▸ Problems to solve:
1. From the blog post about homework, quote the passage that begins with the words containing "Oh boy, here" and ends with "The whining started.".
2. Answer these questions using the blog post about homework:
(a) In what year was the earlier piece about the son doing homework voluntarily written?
(b) Which four kinds of math problems appeared together on the worksheet?
(c) What time did the son choose for doing his homework?
3. Condense the paragraph of the blog post about homework that opens "Homework has been getting more difficult" into a short bulleted list that keeps its main facts.

▸ Selected extract:
Friday, January 16, 2015

Homework. Math. Ugh.

Homework.  Who likes homework?  Yes?  Then you are the minority.  Lol.  My daughter complains everyday about it.  My son hears it and then stresses over it because she stresses over it.  He is autistic and works really hard on his academics when he is in school. When he gets home, that's a different story.

Back in 2013 I wrote about how he voluntarily, wanted to do his homework and wanted absolutely no help.  It was a fantastic experience because I heard him actually read for the first time.  "In His Own Time"  ((Bragging here but that very blog was also included in a book called This Extraordinary Life by Rachel S. Quatkemeyer along with many other bloggers.  Click on the link to purchase.))

Back to his homework.

Homework has been getting more difficult.  Some nights are better than others.  Last night when I opened his folder and pulled out his homework, my heart sank.  Math.  We're talking addition, subtraction, money and multiplication all on one worksheet.  He gets stressed over a sheet of just addition and now there were all these other problems. 

He is remarkable because he remembers when has homework.  I never remind him.  I let him choose when he wants to do it.  Either immediately after school, right before bed or in the morning.  He chose in the morning.  Ugh. 

What goes through my head is 'there goes his school day if he gets frustrated', right?  So, as patiently as I could, I waited for him to say, "Time to do my homework."

Oh boy, here we go.  Pencil ready.  He saw the worksheet and immediately became stressed.  Pulled on his hair.  His face became red.  The whining started.

▸ Data extracts:

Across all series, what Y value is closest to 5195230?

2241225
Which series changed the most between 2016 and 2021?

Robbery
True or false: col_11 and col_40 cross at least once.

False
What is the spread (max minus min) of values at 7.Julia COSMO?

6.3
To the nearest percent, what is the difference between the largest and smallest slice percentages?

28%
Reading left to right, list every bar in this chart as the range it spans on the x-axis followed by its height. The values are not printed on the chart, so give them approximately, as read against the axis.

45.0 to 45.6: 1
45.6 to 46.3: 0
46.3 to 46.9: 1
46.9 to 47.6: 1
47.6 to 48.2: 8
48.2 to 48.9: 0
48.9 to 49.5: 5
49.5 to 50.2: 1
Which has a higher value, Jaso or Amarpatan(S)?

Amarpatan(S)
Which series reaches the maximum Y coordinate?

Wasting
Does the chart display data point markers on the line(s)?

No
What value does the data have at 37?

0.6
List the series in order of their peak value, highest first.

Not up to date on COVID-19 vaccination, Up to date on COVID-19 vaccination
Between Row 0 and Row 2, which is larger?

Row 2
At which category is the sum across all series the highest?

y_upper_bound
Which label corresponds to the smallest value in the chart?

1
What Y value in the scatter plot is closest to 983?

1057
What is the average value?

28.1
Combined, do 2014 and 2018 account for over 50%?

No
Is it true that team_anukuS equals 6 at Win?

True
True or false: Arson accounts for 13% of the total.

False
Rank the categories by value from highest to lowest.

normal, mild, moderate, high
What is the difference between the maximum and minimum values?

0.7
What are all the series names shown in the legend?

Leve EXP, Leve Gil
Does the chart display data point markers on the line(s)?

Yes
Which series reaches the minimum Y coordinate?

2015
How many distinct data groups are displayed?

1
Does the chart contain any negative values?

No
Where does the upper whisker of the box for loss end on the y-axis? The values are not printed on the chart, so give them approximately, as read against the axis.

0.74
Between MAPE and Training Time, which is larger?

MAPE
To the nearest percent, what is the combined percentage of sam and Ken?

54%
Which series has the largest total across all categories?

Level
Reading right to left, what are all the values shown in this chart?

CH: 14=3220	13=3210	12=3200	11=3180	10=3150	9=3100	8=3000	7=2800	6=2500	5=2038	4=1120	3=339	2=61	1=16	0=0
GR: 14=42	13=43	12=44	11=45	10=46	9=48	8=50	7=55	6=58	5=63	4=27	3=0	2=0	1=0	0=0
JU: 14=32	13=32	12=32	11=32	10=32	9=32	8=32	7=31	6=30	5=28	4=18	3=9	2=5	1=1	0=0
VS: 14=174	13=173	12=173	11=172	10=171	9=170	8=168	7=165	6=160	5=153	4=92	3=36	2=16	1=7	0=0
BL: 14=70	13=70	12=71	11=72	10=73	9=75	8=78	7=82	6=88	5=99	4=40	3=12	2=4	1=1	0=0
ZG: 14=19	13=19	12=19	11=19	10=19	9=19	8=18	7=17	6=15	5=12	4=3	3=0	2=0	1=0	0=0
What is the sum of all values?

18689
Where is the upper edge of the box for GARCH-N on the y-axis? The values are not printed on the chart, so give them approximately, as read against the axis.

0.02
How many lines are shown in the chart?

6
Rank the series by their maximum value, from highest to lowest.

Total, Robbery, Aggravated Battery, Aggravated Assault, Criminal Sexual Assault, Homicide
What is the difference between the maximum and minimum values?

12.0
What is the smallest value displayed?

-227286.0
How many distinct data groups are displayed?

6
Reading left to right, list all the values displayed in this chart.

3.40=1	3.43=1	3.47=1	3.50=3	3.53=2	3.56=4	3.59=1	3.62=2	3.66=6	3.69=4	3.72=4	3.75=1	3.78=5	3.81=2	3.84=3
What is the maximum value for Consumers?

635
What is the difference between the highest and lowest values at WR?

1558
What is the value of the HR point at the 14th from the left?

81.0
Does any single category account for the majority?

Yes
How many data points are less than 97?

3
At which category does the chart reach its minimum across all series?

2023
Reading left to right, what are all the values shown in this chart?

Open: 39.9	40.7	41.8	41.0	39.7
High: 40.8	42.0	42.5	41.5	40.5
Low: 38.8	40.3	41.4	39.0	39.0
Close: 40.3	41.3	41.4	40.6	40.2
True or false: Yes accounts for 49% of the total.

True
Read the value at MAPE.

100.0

▸ List of solutions:
1.
Oh boy, here we go.  Pencil ready.  He saw the worksheet and immediately became stressed.  Pulled on his hair.  His face became red.  The whining started.

2.
(a) 2013.
(b) Addition, subtraction, money and multiplication.
(c) In the morning.

3.
- Homework has been getting harder, with some nights better than others.
- Last night, my heart sank on pulling his homework from his folder, because it was math.
- One worksheet combined addition, subtraction, money and multiplication.
- A sheet of addition alone stresses him, and this one added all these other problems.